World’s rural areas need ‘smart’ too
With more than half the world’s population now living in urban areas, it makes sense that almost every technology company out there has at least a few “smart,” “smarter” or “sustainable” cities programs under way. But what about sustainability for the other near-half of the global population: people who live in rural areas, small communities, suburbs and exurbs? Can’t the non-urbanites among us get help building smarter futures for where we live too?
The good news is that, while such help typically lacks the catchy PR terms given to smart meter, grid and city projects, it does exist and is being offered by some of the leading technology firms. Across rural areas in Africa, Asia and South America, among other regions, you’ll find solar lighting initiatives, sustainable cooking projects, off-grid energy efforts and networking programmes all aimed at helping to make the world’s non-urbanised regions smarter too.
They include:
- Philips’ efforts to advance solar lighting in Africa;
- The 1000 Solar Village Project, run by The Climate Group in partnership with the Jet Li Foundation and Tony Blair, which is working to install solar-powered LED lighting in villages across China, Africa and India;
- GE’s waste-to-energy efforts in the Philippines;
- An IBM project to provide better, IT-enabled health care in rural parts of Nigeria;
- A Cisco program — Connecting Sichuan — working to help schools, hospitals and other organisations in the the earthquake-damaged region of China incorporate information and communication technologies into their operations. The program is aimed at eventually leading to prototypes that can be used in other rural parts of China.
■ ■ ■ ■
> [Problem 1] In the article on smart technology for rural areas, which company runs a project to provide IT-enabled health care in rural parts of Nigeria?
> [Problem 2] Continue the article on smart technology for rural areas, starting after its last sentence.

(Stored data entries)
■ ■ ■ ■
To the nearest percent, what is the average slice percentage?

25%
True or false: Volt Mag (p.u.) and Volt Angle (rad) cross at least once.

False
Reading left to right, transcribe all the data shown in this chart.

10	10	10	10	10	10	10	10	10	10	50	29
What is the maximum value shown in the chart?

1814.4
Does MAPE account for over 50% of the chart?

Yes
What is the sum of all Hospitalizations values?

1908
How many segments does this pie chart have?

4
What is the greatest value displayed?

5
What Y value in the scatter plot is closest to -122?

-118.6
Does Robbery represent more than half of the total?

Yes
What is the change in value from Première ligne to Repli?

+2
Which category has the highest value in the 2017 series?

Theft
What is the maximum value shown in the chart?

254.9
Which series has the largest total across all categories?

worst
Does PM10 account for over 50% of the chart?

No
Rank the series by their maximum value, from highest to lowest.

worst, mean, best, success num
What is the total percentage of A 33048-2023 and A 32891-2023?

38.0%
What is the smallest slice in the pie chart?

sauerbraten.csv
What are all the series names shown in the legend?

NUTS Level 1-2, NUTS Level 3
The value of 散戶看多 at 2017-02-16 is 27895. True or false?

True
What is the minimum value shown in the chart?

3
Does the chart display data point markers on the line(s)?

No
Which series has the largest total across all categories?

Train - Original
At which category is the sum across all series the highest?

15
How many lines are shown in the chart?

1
■ ■ ■ ■
> [Answer section 1] IBM

> [Answer section 2]
Still, some places seems to be lacking in the solutions department. Among these are the suburbs and exurbs, that middle world that’s become so vilified and stigmatised (often for valid reasons) in recent years. As rubber-stamp and unsustainable — because of low densities, lack of public transport and a predominantly residential character — as they might be, however, suburban areas remain home to many millions.
In fact, many inner suburbs can find themselves lumped into the “urban” category, even though they lack much of what can make cities more sustainable: greater population density, walkable neighborhoods, ample public transport, etc. And then there are the vast — and fast-expanding — urban slums that have many millions in close quarters, yet without even the barest of other big-city amenities like basic sanitation, access to clean water or even electricity. In fact, after a brief decline, the population in urban slums is again rising … and could hit two billion over the next two decades. That’ll be about one-fourth of the global population, and about a half of the world’s urban residents.
Making central Stockholm “smart” is one matter. Making Dharavi or Kibera “smart” — when these areas’ “urban” residents enjoy a lifestyle that’s anything but — is another matter entirely.